株式や債券をはじめとする金融市場で取引を行っている人には、自分自身の資産運用を目的としている個人投資家と、金融機関などに所属している機関投資家に大分類できます。後者は機関投資家と呼ばれており、言わば投資のプロフェッショナルです。

機関投資家は金融市場の動向にも影響を与えているので、投資経験がある程度豊富な個人投資家たちは、機関投資家の動向に関するニュースにもアンテナを張ってきたことでしょう。一方で、投資を始めたばかりの個人投資家たちは、機関投資家がどのような運用を行っているのかについて、興味津々ではないでしょうか?

そもそも機関投資家とは、どういった大口投資家のことを指すのか?

資産管理
(画像=wipas/stock.adobe.com)

> **依頼文 1**: 記録のうち「genus: Gracilaria」を含む行から「state / province: Sonora」を含む行までを、「country」を「nation」に置き換えて示すこと。ほかの部分は変えない。

> **提供記録**:
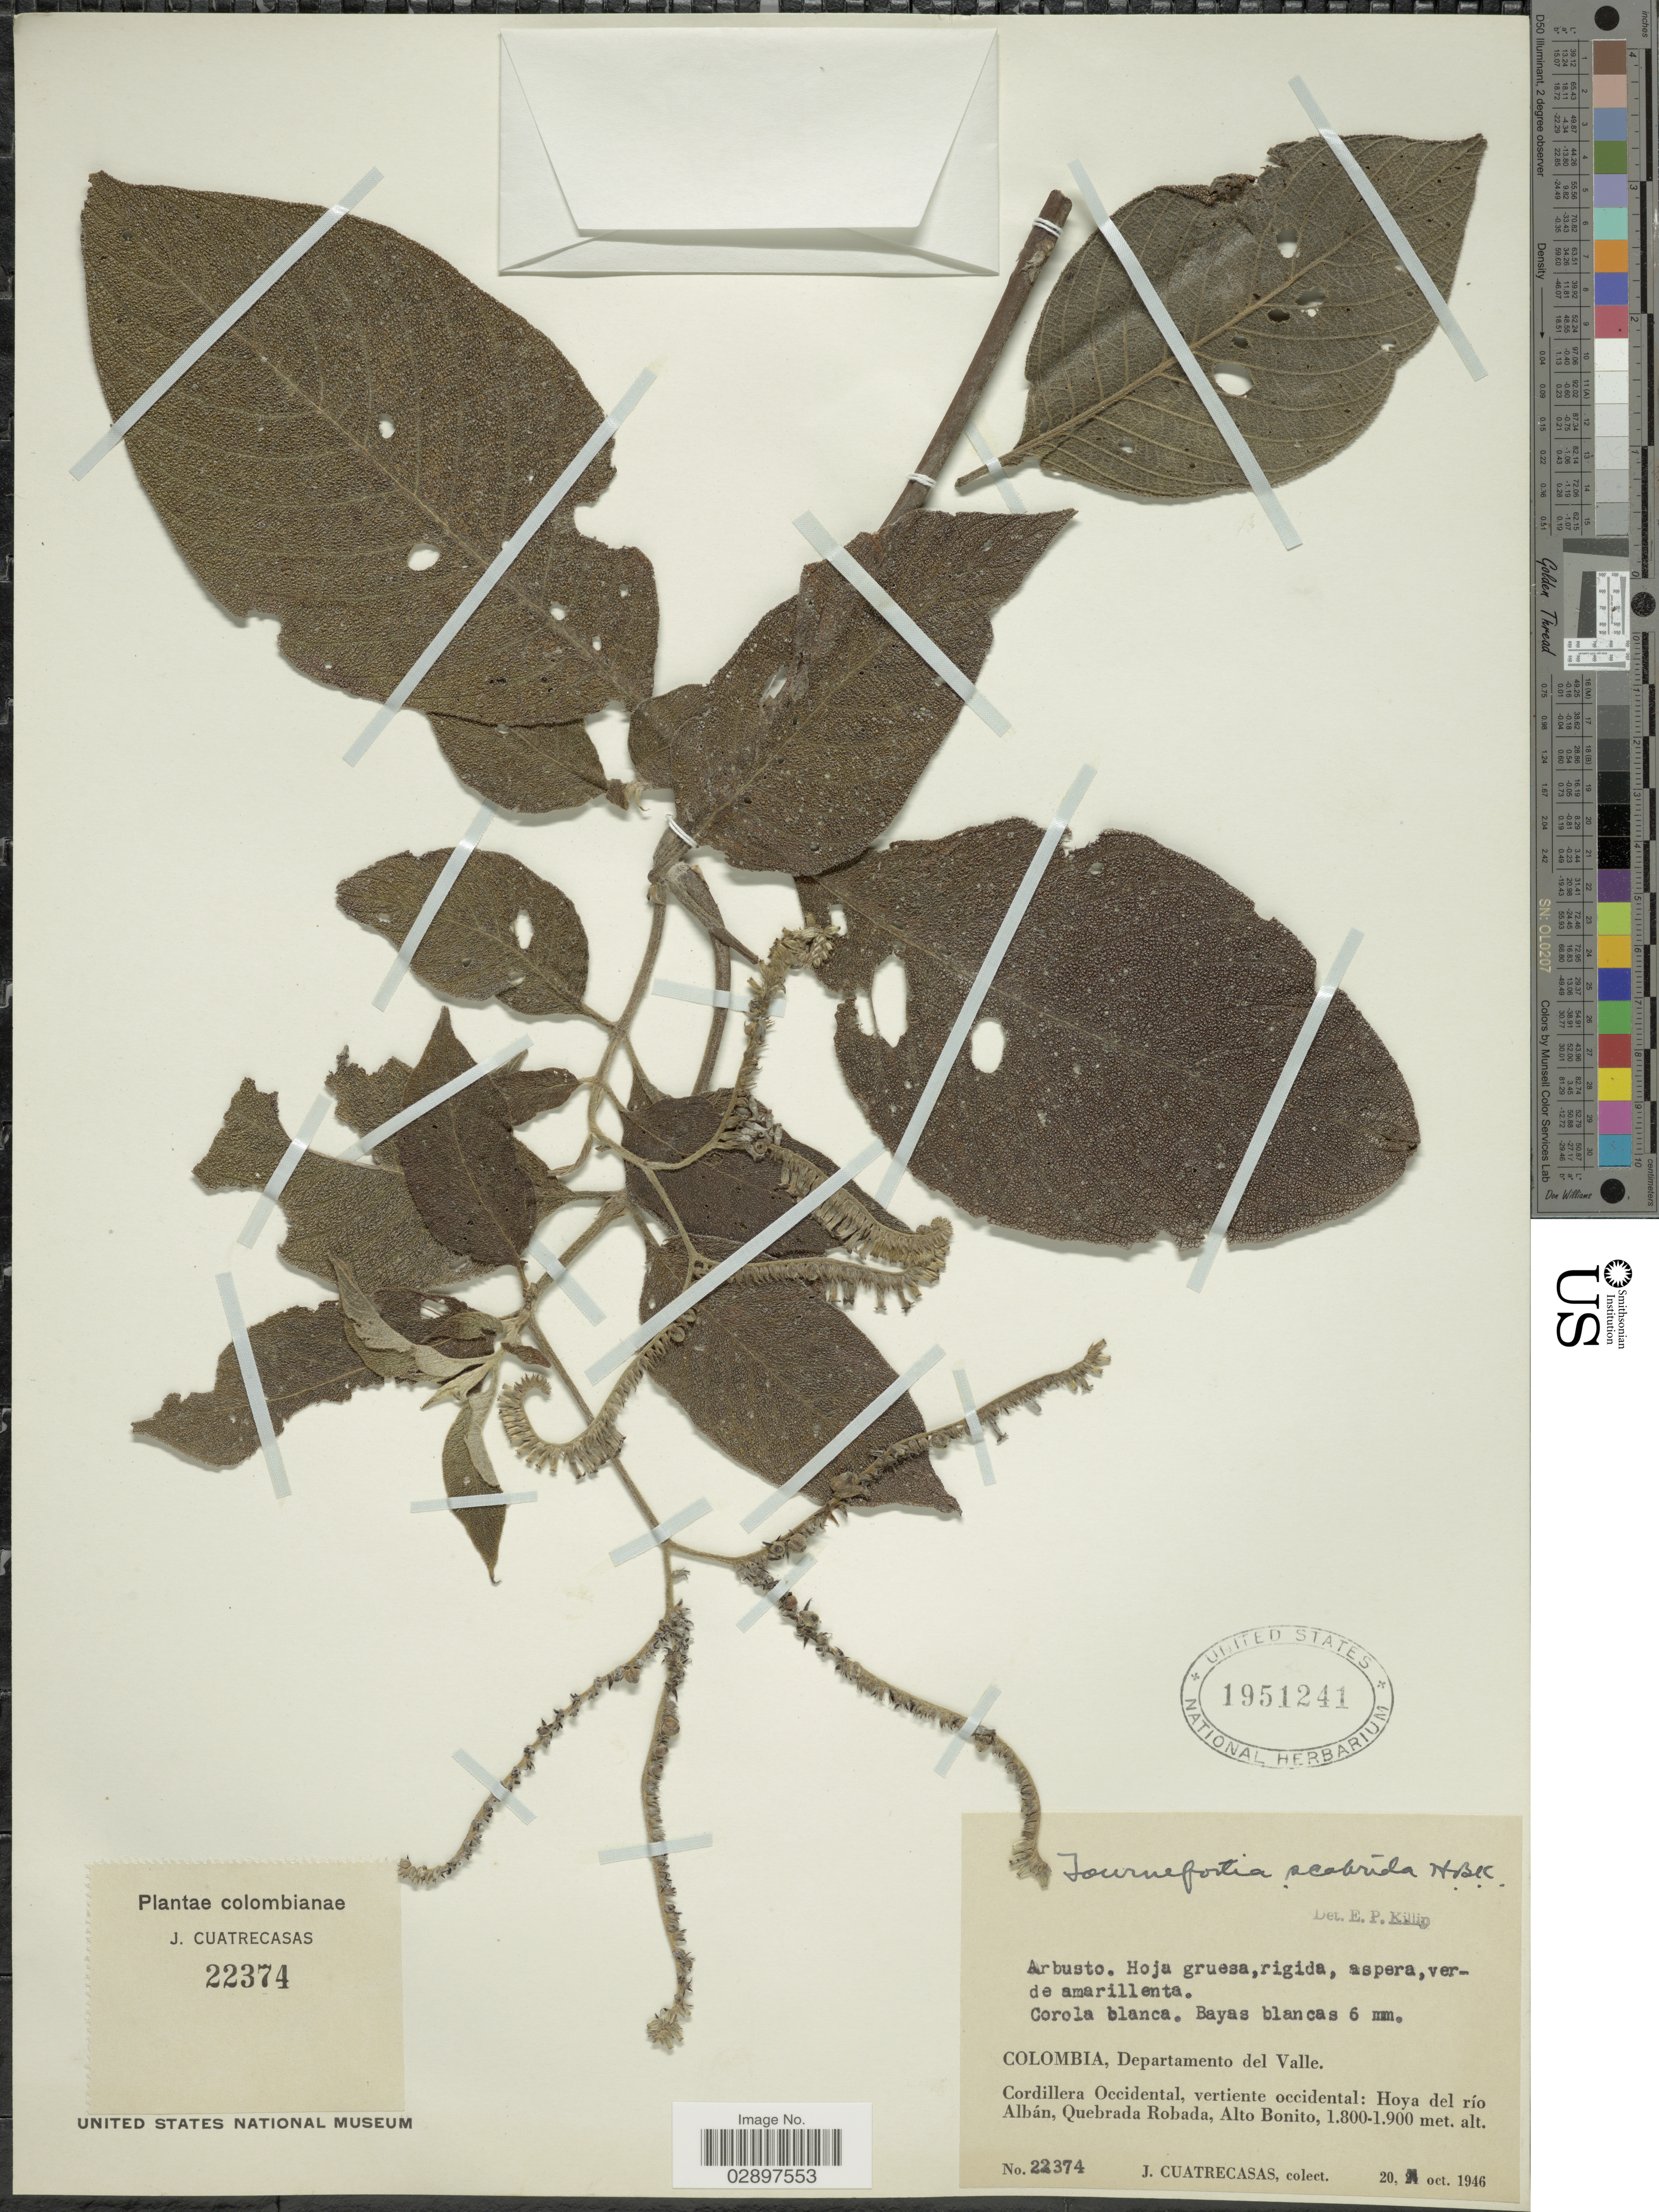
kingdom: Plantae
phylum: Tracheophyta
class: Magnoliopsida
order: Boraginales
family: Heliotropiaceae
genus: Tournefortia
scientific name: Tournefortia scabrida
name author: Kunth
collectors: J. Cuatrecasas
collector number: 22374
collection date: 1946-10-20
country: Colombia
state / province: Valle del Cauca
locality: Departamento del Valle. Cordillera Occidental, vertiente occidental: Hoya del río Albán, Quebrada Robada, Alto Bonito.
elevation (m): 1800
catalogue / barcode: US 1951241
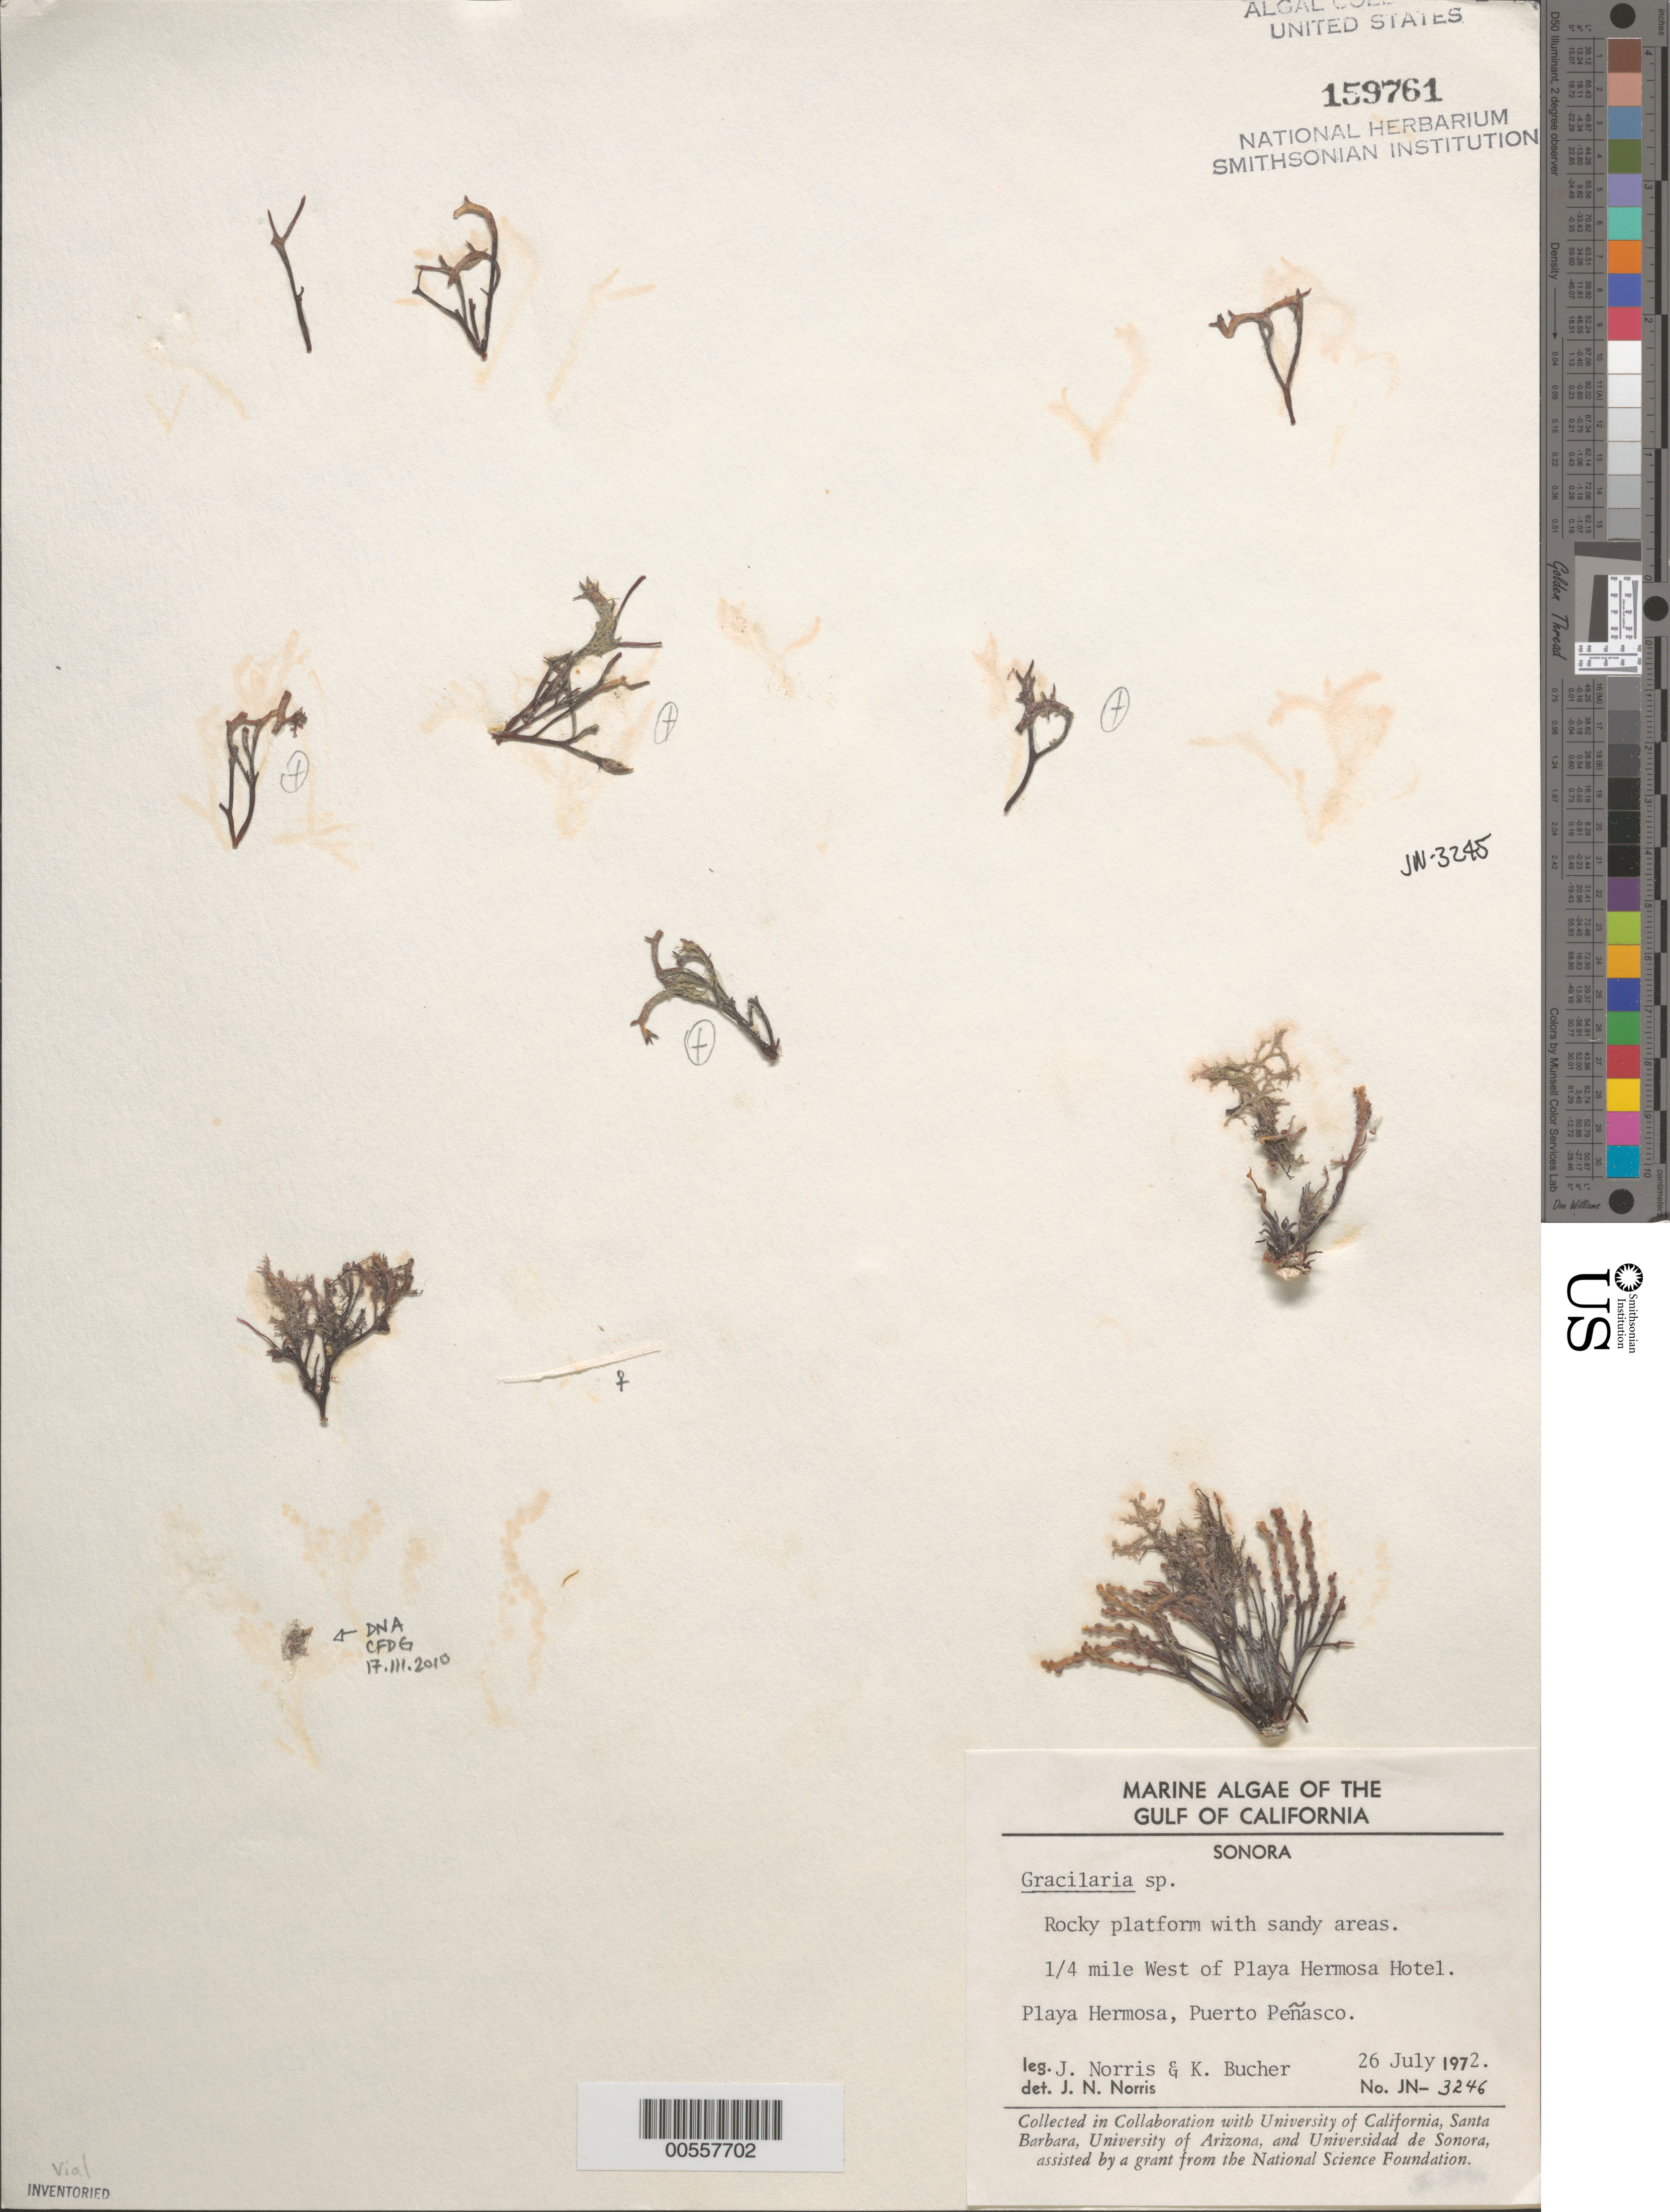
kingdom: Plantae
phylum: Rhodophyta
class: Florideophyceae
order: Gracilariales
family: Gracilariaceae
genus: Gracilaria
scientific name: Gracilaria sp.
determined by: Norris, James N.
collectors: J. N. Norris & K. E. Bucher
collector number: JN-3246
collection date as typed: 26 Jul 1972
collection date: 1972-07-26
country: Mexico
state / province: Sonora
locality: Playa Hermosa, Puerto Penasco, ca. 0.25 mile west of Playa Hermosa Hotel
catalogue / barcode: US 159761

> **依頼文 2**: 機関投資家を扱った引用文から、「株式や債券をはじめとする金融」から「興味津々ではないでしょうか?」までを一字も変えずに書き写すこと。

> **回答文 1**:
genus: Gracilaria
scientific name: Gracilaria sp.
determined by: Norris, James N.
collectors: J. N. Norris & K. E. Bucher
collector number: JN-3246
collection date as typed: 26 Jul 1972
collection date: 1972-07-26
nation: Mexico
state / province: Sonora

> **回答文 2**:
株式や債券をはじめとする金融市場で取引を行っている人には、自分自身の資産運用を目的としている個人投資家と、金融機関などに所属している機関投資家に大分類できます。後者は機関投資家と呼ばれており、言わば投資のプロフェッショナルです。

機関投資家は金融市場の動向にも影響を与えているので、投資経験がある程度豊富な個人投資家たちは、機関投資家の動向に関するニュースにもアンテナを張ってきたことでしょう。一方で、投資を始めたばかりの個人投資家たちは、機関投資家がどのような運用を行っているのかについて、興味津々ではないでしょうか?